Crescer ou não crescer, eis a questão

Daniel Fernandes

07 de abril de 2016 | 09h56

Fazer um negócio dar certo não é uma tarefa fácil, certo? Mas o pior é constatar que “dar certo” é chegar a lugar nenhum, pois rapidamente encaramos um outro desafio, talvez ainda maior: conseguir manter-se ou – se assim quiser – crescer.
A evolução de uma empresa pequena para um porte maior é tão complicada e delicada que há dezenas de livros dedicados ao assunto – e não faltam histórias de fracasso nesta transição.
O crescimento é de tal complexidade que, muitas vezes, pode representar a derrota de uma empresa, mesmo aquela muito bem-sucedida na sua largada. Por isso, não me surpreende que haja tantas firmas por aí que preferem estacionar, ficar encolhidas, desistir da expansão.
Nada contra: é uma opção muito particular, um luxo para poucos. Mas quando o empreendedor quer expandir – e às vezes, ele PRECISA expandir -, acaba se deparando com ‘dores do crescimento’.
Acredito que o primeiro problema seja a ilusão de que, para crescer, basta com apenas continuar fazendo o que se faz – só que em maior quantidade. É um engano bastante comum, que – confesso – eu mesmo já cometi, e a cada nova etapa de crescimento tentamos evitar.
A dinâmica de ser grande é bem diferente da de ser pequeno. É preciso se preparar para crescer. Ou esse processo será desordenado e caótico.
Outro ponto crítico é a postura do empreendedor: se ele for do tipo centralizador ou sua empresa girar apenas à volta dele, se ele acumula funções ou não tem a quem delegar, o crescimento pode ser desastroso.

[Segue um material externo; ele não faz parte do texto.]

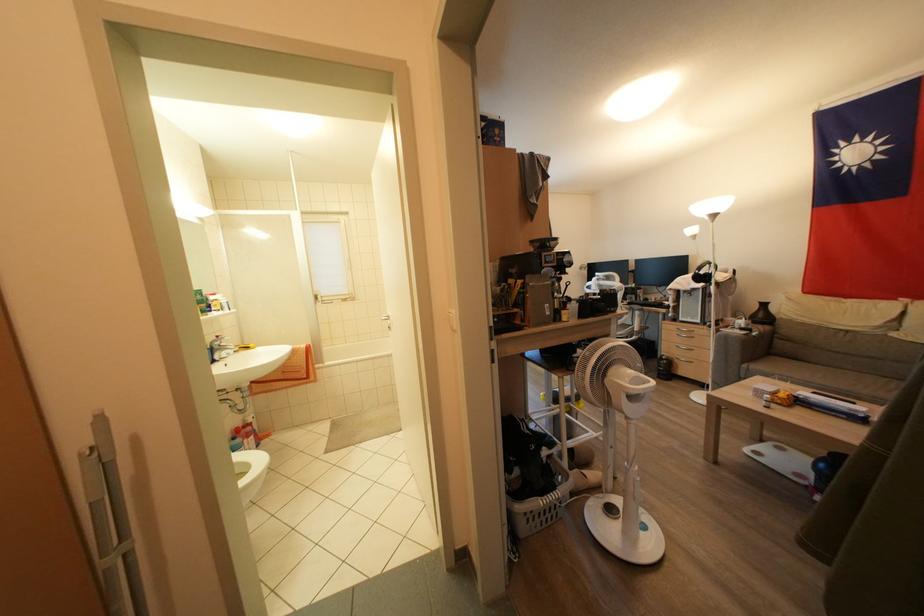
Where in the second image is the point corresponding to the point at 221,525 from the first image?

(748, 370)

Porque, por mais eficiente que seja o dono, ele é um só e é impossível estar em todos os lugares ao mesmo tempo, não dá pra jogar em todas as posições no jogo dos ‘grandes’.
Para que o empreendedor não se torne um gargalo para o crescimento, ele precisa se tornar quase desnecessário – o que pode ser paradoxal, não é?
E isso, decididamente, não é fácil.
Por isso, tanto quanto consolidar marca e conquistar clientes, um pequeno que quer ser grande precisa investir em formar lideranças que tenham a preciosa combinação de eficiência com lealdade. E que saibam preservar e propagar a filosofia que movia o dono quando fundou a empresa.
Ser maior significa também mais responsabilidade, mais visibilidade, mais abrangência e, por extensão, mais risco de clientes insatisfeitos, funcionários esgotados, fornecedores saturados.
Tem ainda o desafio de obter dinheiro para financiar a expansão, a mudança de regime tributário e a entrada de novos sócios.  Por essas e outras, abrir uma empresa e dar certo, é apenas o começo do caminho. Mas fazer essa empresa crescer, realmente não é para amadores.
Ivan Primo Bornes – o fundador do Pastificio Primo considera que a jornada é longa e que um dia de sucesso não garante o dia de amanhã.